【砂の城】インド未来幻想
 一番端の部屋の為、ナーギニーは最後尾となった。もしも此処にシュリーが居たら、彼女は隣室であっただろうか? この移動も仲良く並んで楽しい時間となっただろうか? 目の前で黙々と歩く少女達の背中を見つめながら、彼女は胸元の衣の(ひだ)をそっと握り締めた。

 階段を降り、一階の集団と合流する。白宮の正面扉から外へ出された行列は、東から反時計回りに外壁を進み、宮殿の背後――ヤムナ河上に架けられた橋のたもとに導かれた。白大理石の向こうから徐々に現れた黒大理石の王宮が視界を侵略する。空の蒼さも消し去られる程に黒々と輝く漆黒の城は、畏怖すらも伴い見る者を圧倒した。

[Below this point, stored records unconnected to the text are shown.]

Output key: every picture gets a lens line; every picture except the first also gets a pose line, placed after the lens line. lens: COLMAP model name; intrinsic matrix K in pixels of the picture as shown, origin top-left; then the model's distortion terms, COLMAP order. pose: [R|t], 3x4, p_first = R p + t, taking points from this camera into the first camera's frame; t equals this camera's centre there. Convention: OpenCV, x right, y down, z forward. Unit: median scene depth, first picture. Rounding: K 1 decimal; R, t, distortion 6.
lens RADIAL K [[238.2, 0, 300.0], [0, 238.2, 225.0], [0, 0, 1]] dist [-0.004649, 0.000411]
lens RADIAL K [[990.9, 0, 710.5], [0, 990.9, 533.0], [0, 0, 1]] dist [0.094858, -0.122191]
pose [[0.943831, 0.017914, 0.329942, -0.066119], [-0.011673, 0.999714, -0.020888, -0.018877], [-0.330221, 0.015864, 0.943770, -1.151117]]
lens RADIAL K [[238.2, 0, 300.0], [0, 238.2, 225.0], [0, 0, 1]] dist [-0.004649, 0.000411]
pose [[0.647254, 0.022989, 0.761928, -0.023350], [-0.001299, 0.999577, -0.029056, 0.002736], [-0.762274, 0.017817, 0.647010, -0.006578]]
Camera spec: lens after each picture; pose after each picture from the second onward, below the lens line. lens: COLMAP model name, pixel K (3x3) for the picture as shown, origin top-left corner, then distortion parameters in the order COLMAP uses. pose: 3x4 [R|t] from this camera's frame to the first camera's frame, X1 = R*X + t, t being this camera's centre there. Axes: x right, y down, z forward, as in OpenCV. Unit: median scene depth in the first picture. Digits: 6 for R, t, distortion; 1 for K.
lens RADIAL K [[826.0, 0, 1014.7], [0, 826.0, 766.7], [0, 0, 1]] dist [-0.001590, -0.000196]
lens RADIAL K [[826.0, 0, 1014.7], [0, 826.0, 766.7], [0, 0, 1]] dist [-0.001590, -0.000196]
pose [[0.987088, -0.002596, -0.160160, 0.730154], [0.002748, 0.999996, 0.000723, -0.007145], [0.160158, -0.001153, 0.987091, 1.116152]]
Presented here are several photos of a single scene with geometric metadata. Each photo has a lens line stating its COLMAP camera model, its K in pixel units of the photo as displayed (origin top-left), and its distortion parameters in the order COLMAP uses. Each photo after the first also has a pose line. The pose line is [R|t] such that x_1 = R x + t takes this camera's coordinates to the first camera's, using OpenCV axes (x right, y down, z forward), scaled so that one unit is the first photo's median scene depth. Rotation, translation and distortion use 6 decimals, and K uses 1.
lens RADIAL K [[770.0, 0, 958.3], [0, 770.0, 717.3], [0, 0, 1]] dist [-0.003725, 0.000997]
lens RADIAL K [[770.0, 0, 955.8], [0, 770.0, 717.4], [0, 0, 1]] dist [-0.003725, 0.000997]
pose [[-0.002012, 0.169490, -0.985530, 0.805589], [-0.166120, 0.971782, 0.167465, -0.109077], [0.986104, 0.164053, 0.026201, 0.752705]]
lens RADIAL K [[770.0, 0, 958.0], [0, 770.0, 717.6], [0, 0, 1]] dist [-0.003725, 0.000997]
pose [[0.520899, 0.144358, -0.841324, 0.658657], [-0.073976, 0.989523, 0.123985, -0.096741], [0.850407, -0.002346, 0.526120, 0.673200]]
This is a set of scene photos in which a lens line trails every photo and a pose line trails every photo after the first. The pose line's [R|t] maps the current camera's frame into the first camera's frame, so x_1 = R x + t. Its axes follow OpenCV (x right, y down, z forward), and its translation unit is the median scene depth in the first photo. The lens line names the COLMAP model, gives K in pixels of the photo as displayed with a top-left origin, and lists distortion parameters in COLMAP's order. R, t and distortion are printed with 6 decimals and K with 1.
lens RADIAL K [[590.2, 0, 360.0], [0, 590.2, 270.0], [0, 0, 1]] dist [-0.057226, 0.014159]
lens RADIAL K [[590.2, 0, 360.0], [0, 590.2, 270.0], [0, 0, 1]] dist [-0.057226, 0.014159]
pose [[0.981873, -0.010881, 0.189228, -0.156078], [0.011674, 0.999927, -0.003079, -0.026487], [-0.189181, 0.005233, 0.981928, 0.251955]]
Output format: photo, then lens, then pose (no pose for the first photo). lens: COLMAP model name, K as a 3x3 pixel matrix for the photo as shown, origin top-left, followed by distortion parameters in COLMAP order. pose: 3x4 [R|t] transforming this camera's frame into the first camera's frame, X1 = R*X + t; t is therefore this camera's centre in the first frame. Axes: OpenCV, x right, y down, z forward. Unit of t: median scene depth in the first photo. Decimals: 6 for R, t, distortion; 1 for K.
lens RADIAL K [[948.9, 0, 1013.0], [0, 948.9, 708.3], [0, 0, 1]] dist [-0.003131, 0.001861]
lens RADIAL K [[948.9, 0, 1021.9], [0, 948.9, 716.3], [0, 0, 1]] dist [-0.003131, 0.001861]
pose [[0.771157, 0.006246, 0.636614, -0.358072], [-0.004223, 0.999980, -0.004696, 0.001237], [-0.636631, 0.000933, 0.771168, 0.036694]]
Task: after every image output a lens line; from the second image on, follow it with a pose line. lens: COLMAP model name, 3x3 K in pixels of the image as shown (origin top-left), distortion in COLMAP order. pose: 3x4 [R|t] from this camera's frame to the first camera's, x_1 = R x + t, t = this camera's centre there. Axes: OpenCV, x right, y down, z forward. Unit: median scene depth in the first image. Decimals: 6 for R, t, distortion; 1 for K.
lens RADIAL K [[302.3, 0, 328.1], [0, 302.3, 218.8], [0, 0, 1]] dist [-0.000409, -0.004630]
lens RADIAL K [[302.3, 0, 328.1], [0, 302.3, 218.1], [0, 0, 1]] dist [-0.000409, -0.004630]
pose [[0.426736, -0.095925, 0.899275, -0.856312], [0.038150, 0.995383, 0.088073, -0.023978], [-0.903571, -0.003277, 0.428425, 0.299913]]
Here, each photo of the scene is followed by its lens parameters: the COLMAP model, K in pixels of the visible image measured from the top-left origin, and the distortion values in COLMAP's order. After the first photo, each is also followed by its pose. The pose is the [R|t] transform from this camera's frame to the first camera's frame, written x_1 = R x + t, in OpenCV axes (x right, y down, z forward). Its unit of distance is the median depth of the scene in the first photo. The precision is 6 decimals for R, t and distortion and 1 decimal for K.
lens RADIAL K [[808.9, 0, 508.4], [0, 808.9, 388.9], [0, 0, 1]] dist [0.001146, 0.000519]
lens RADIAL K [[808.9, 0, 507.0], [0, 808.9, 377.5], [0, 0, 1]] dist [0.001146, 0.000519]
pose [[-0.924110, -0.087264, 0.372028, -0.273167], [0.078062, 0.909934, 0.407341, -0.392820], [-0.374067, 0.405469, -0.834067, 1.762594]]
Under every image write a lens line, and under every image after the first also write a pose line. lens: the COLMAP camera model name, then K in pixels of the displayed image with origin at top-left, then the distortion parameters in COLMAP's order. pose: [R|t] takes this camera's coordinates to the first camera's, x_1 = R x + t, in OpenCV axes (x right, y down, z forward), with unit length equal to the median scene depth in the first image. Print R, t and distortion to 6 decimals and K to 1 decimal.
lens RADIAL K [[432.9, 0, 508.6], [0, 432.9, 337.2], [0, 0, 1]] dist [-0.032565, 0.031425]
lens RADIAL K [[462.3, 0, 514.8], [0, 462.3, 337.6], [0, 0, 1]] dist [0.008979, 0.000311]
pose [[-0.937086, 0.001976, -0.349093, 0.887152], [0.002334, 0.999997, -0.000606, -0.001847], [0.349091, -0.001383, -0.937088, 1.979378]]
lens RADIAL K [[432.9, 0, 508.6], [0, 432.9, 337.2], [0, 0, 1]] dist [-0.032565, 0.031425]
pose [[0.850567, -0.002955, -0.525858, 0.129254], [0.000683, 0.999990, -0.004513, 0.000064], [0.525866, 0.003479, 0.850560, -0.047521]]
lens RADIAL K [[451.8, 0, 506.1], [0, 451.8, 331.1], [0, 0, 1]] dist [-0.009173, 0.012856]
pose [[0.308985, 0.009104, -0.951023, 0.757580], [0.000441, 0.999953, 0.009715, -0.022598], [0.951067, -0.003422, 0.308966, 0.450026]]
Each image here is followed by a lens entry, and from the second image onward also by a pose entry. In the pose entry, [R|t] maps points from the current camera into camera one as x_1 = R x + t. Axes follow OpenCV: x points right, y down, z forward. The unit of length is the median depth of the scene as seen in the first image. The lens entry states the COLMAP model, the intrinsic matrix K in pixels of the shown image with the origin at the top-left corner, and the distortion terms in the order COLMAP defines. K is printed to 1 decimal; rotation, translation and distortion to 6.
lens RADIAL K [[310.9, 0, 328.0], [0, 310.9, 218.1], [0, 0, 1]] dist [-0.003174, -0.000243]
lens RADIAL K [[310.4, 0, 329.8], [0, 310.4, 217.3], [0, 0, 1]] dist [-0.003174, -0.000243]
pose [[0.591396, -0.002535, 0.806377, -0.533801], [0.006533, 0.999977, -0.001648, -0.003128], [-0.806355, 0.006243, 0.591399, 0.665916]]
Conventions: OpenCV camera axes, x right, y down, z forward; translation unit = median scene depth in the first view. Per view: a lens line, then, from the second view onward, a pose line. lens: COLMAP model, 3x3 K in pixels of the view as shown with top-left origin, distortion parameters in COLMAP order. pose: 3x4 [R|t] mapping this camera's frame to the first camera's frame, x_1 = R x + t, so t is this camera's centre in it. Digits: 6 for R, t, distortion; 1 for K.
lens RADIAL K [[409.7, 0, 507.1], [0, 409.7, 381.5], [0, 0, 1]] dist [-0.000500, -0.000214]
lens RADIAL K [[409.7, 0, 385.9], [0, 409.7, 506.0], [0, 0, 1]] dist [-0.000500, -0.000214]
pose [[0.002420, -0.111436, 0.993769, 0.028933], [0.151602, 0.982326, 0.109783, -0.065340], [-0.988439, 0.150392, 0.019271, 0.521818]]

 白宮を美しく優雅な白鳥に例えるならば、黒宮はあたかも気高く雄々しい黒鳥のようだ。

 橋は見事にその真中で白から黒へと切り替えられていた。

 黒大理石の敷地に踏み込んだ途端、暖かな陽の温度が数度下がった気持ちすらしてしまう。渡りきった黒い基壇の床は素足に冷たく感じられた。